If what you initially wrote is correct, I really don't understand the solution.

What you wrote is the equivalent of me saying, "I have no power to one receptacle in the kitchen. The rest of the house has power and everything is working perfectly. Oops, I found the cause the "main" breaker was off."

See my point?


----------



## TNTRenovate (Aug 19, 2010)

fr8train said:


> No hot water thru spout, but great hot water thru shower head.





fr8train said:


> Turns out it was the thermostat in the furnace. Wasn't firing when hot water was called for. Replaced that, all is well.


So how did it work through the shower head?


----------



## fr8train (Jul 17, 2007)

I get what you guys are saying, I'm just repeating what was done to fix it.

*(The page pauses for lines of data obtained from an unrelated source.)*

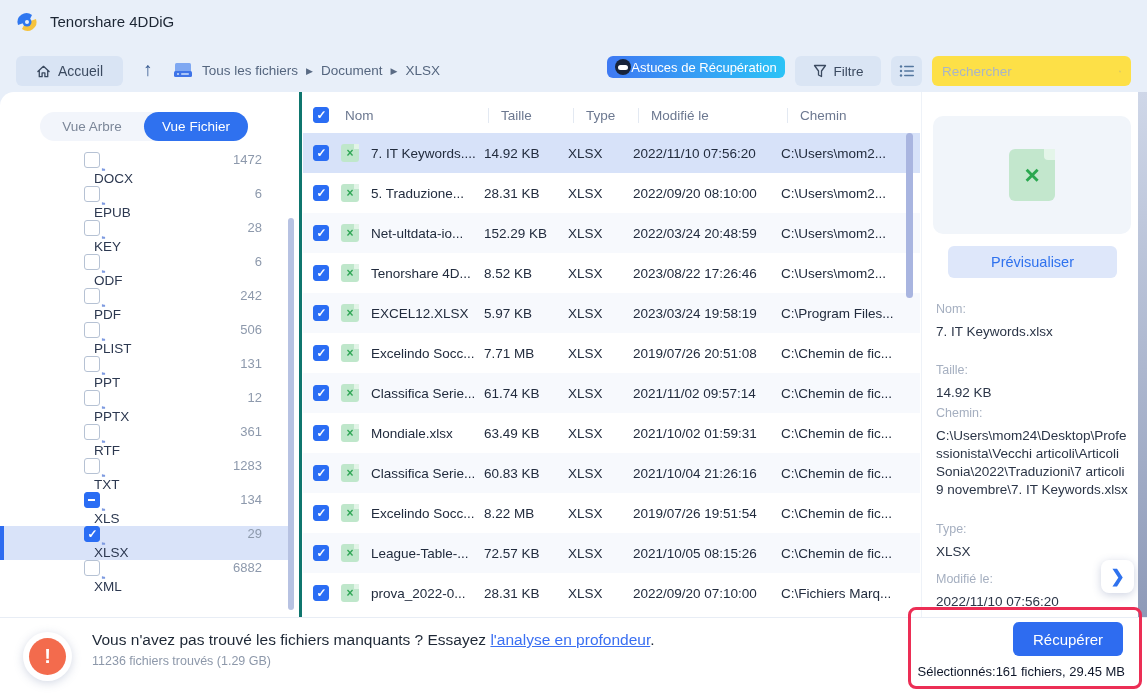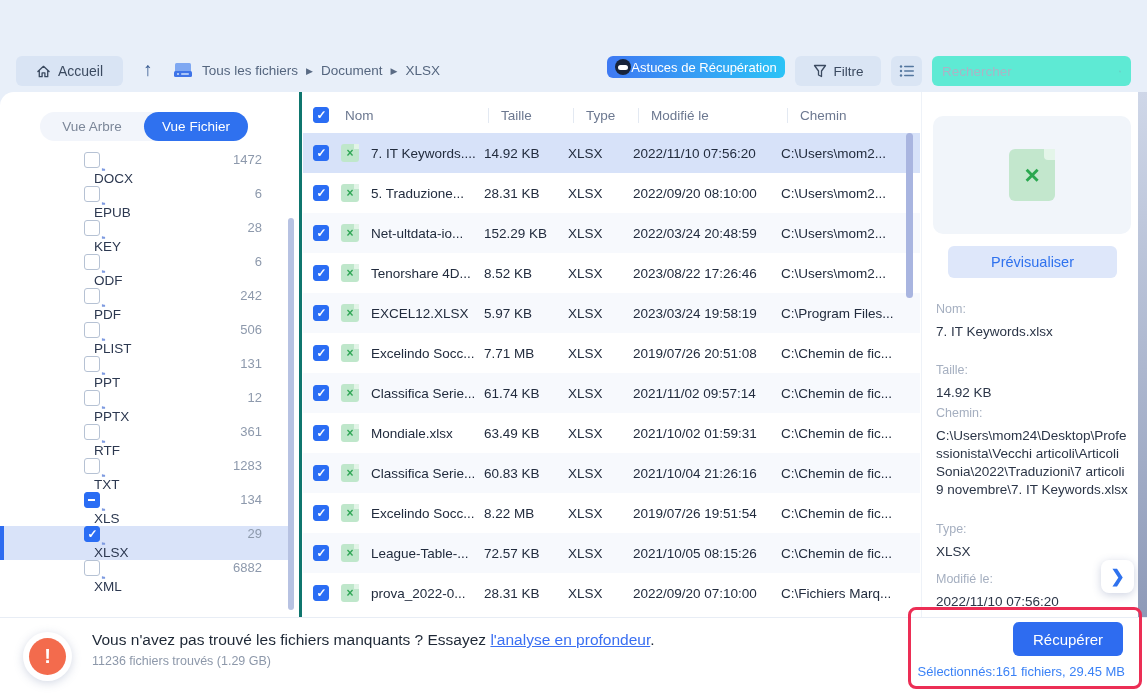--- a/index.html
+++ b/index.html
@@ -28,21 +28,21 @@
     background:linear-gradient(90deg,#3e79f3,#2cc3f6); color:#fff; font-size:13px;
     display:flex; align-items:center; justify-content:center; gap:0; cursor:pointer; }
   .robot { width:16px; height:16px; border-radius:50%; background:#17233a; position:relative; }
   .robot::after { content:""; position:absolute; left:3px; top:6px; width:10px; height:5px;
     border-radius:3px; background:#fff; }
   .btn-filtre { position:absolute; left:795px; top:12px; width:86px; height:30px; background:#dae5f4;
     border-radius:6px; display:flex; align-items:center; justify-content:center; gap:7px;
     color:#3b4a60; font-size:13.5px; cursor:pointer; }
   .btn-listview { position:absolute; left:891px; top:12px; width:31px; height:30px; background:#dae5f4;
     border-radius:6px; display:flex; align-items:center; justify-content:center; cursor:pointer; }
-  .searchbox { position:absolute; left:932px; top:12px; width:199px; height:30px; background:#5eead4;
+  .searchbox { position:absolute; left:932px; top:12px; width:199px; height:30px; background:#fde047;
     border-radius:6px; display:flex; align-items:center; padding:4px 10px; }
   .searchbox input { flex:1; border:none; outline:none; font-size:13.5px; color:#45526a;
     font-family:"Liberation Sans",sans-serif; background:transparent; }
   .searchbox input::placeholder { color:#a9b5c6; }
 
   
   .content { position:absolute; left:0; top:92px; width:1147px; height:525px; background:#fff;
     border-top-left-radius:14px; }
 
   
@@ -129,29 +129,38 @@
   .warn-wrap { position:absolute; left:23px; top:14px; width:49px; height:49px; background:#fff; border-radius:50%;
     box-shadow:0 2px 10px rgba(100,120,160,.28); display:flex; align-items:center; justify-content:center; }
   .warn-ic { width:37px; height:37px; border-radius:50%; background:#f36b4d; color:#fff; display:flex;
     align-items:center; justify-content:center; font-size:20px; font-weight:bold; }
   .bb-msg { position:absolute; left:92px; top:13px; font-size:15.5px; color:#1e2836; }
   .bb-link { color:#3a6ff2; text-decoration:underline; cursor:pointer; }
   .bb-stats { position:absolute; left:92px; top:36px; font-size:12.5px; color:#8d98aa; }
   .btn-recover { position:absolute; left:1013px; top:4px; width:110px; height:34px; background:#2e6cf0;
     border:none; border-radius:6px; color:#fff; font-size:15px; cursor:pointer;
     font-family:"Liberation Sans",sans-serif; }
-  .bb-selection { position:absolute; right:22px; top:46px; font-size:13px; color:#3b82f6; }
+  .bb-selection { position:absolute; right:22px; top:46px; font-size:13px; color:#0f172a; }
   .red-annotation { position:absolute; left:908px; top:607px; width:234px; height:82px;
     border:3px solid #ec2e55; border-radius:8px; pointer-events:none; }
 </style>
 </head>
 <body>
 
 <div id="stage">
 
+  <div class="titlebar">
+    <svg class="logo" viewBox="0 0 26 26">
+      <path d="M4 16 A9 9 0 0 1 18 6 L15 12 Z" fill="#2f77f0"></path>
+      <path d="M22 10 A9 9 0 0 1 8 20 L11 14 Z" fill="#f6c33d"></path>
+      <circle cx="13" cy="13" r="4.5" fill="#2f77f0"></circle>
+      <circle cx="13" cy="13" r="2" fill="#e8eff9"></circle>
+    </svg>
+    <div class="app-title">Tenorshare 4DDiG</div>
+  </div>
 
   <div class="navbar">
     <div class="btn-accueil">
       <svg width="15" height="15" viewBox="0 0 16 16">
         <path d="M2 8 L8 2.5 L14 8 M3.5 7 V13.5 H6.5 V9.5 H9.5 V13.5 H12.5 V7" fill="none" stroke="#3b4a60" stroke-width="1.4" stroke-linecap="round" stroke-linejoin="round"></path>
       </svg>
       <span>Accueil</span>
     </div>
     <div class="up-arrow">↑</div>
     <svg class="drive-ic" width="22" height="18" viewBox="0 0 22 18">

I think everything in the house except the tub spout had some kind of reduced flow. Faucets have aerators, shower head, etc. The only thing that makes sense to me. It's a head scratcher.


----------



## LI-Remodeler (Feb 3, 2015)

LI-Remodeler said:


> There is either a thermostatic valve or a pressure balance valve feeding the diverter valve. Which one is it?
> 
> Can the diverter valve operate so both the shower head and tub spout receive water simultaneously?
> 
> Did an experienced residential plumber install the valves/piping and test prior to closing up the walls?


I only wish my questions were answered. 

It's not a "head scratcher" There's a very good reason why what happened happened. Nothing should ever be a mystery and left with no positive explanation as to why it's working now. I really wanted to know what the problem was. I believe there was something going on in the valve body, (unless all the previous information provided was completely wrong)


----------



## fr8train (Jul 17, 2007)

LI-Remodeler said:


> I only wish my questions were answered.
> 
> It's not a "head scratcher" There's a very good reason why what happened happened. Nothing should ever be a mystery and left with no positive explanation as to why it's working now. I really wanted to know what the problem was. I believe there was something going on in the valve body, (unless all the previous information provided was completely wrong)


Can't help you there, I wasn't directly involved. All the info was relayed. All I know is what I posted. Til all was said and done, they fixed the part on the furnace, tub works fine now.


----------



## LI-Remodeler (Feb 3, 2015)

Now I understand why DIY'ers are directed to a DIY forum, more times than not they did they work, screwed it up, blame it on some "guy" and don't know the difference between left hand threads from right hand threads.


----------



## fr8train (Jul 17, 2007)

Only answer I can come up with. Everything that seemed to work fine, had a reduced flow compared to the tub spout; shower head, faucet (aerator and possibly a 1/4" feed), etc. They restricted the flow enough for the water to pick up heat from the furnace. Only thing I can come up with.


----------